Publiée en 2003 par le Dora Teitelboim Center, New York, une surprise de taille avec ces fables d'
Eliezer Shtaynbarg (on trouve aussi Steinbarg et d'autres orthographes), né en 1880 en Bessarabie, russe à l'époque, ukrainienne aujourd'hui, mais située en Roumanie à l'époque de la publication de ses fables, qui furent un succès de librairie, peu après sa mort (en 1932, il a pu voir les épreuves du livre). Shtaynbarg était très probablement de nationalité roumaine, et ses fables ont d'ailleurs été traduites en roumain. Traduction, en effet, car Shtaynbarg écrivait en yiddish et, parfois, si j'en crois la préface, en hébreu pour la rime, la seule autre langue dans laquelle ses fables ont été traduites, avant l'anglais. Cela étant, si vous parlez de ces fables à un Roumain, même universitaire…

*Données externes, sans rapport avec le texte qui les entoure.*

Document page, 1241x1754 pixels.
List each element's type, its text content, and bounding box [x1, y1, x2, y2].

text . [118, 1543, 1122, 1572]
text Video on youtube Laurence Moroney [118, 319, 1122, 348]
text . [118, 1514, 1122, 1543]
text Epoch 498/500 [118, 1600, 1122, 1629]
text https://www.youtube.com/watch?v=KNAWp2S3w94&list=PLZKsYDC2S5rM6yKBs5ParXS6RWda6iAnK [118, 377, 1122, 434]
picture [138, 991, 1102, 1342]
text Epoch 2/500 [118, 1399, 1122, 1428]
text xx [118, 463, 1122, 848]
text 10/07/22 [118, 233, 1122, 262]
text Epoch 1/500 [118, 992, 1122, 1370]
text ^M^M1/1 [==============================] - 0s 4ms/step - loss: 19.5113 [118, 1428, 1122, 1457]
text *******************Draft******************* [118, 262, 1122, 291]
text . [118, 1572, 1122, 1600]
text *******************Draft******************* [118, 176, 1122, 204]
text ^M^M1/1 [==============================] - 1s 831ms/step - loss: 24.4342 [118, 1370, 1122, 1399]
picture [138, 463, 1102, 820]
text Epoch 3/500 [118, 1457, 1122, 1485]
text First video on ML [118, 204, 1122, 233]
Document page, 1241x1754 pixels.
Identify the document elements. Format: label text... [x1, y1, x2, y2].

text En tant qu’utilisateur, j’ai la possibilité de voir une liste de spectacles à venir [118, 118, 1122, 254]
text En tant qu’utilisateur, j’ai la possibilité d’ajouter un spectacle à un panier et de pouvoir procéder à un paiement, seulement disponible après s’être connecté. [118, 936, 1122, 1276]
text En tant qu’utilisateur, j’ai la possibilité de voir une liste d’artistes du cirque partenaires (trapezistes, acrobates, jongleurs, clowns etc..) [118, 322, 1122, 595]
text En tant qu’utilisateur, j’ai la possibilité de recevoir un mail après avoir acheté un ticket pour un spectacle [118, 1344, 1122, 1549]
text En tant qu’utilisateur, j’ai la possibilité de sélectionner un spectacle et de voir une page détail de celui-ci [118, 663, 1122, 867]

Même ailleurs, le fabliau, comme un
Itzik Manger, est tombé dans un oubli déprimant, malgré le remarquable travail de traduction et d'illustration, notamment les dessins en miroir. Pour la France, on peut lire quelques fables traduites dans Anthologie de la poésie yiddish par
Charles Dobzynski, qui a dédié son livre à
Dora Teitelboim, justement. Ce sur quoi ne nous renseignent guère ce livre et l'anthologie, c'est la question du lieu, car tous ces auteurs pour beaucoup à la fois juifs, germanophones et roumains, sont passés pendant l'entre-deux-guerres par Tchernivtsy, actuellement en Ukraine, en allemand Czernowitz et en roumain Cernăuți. À cette époque, il y avait dans la ville une université roumaine et une atmosphère d'effervescence intellectuelle y régnait, bien décrite dans certains livres allemands auxquels j'espère revenir, si bien que la ville a concentré l'essentiel de la culture yiddish (outre Shtaynbarg, qui y a vécu,
Paul Celan,
Rose Ausländer,
Selma Meerbaum-Eisinger,
Robert Flinker, Avrom Goldfaden,
Itzik Manger, et autres, tous du coin) de l'époque.
Sur le fond, pour y arriver enfin, je trouve ces fables remarquables. le traducteur les inscrit dans la tradition mondiale :
La Fontaine, Ésope et Krylov, ainsi que celle du judaïsme. J'ajoute que les écrivains « yiddish » de Cernăuți lisaient tous ou presque le roumain et que la littérature roumaine a comporté une importante tradition en matière de fables et que, jusqu'à un certain point, elle a aggloméré de multiples influences, ce qui rend leurs disparitions si désespérantes. Pour le contenu, la comparaison avec
La Fontaine est valable, quelques titres : le corbeau et le canari, le cochon et le coq. Cependant, les objets du quotidien y trouvent plus leur place, ainsi que la religion (le miroir et l'ange, le poignard et la scie) ou, plus généralement, la morale, que viennent souvent contredire d'une part l'absurde, mais surtout la réalité. le style est brillant, drôle, plein d'esprit, mais plus mélancolique et moins affirmatif que celui des plus célèbres fables françaises. L'auteur porte un regard lucide et quelque peu désabusé sur le monde, plein de sympathie pour les petits (cf. la baïonnette et l'aiguille) et d'irrévérence pour les grands (le poignard et la scie). Bel exemple de chef d'oeuvre inconnu.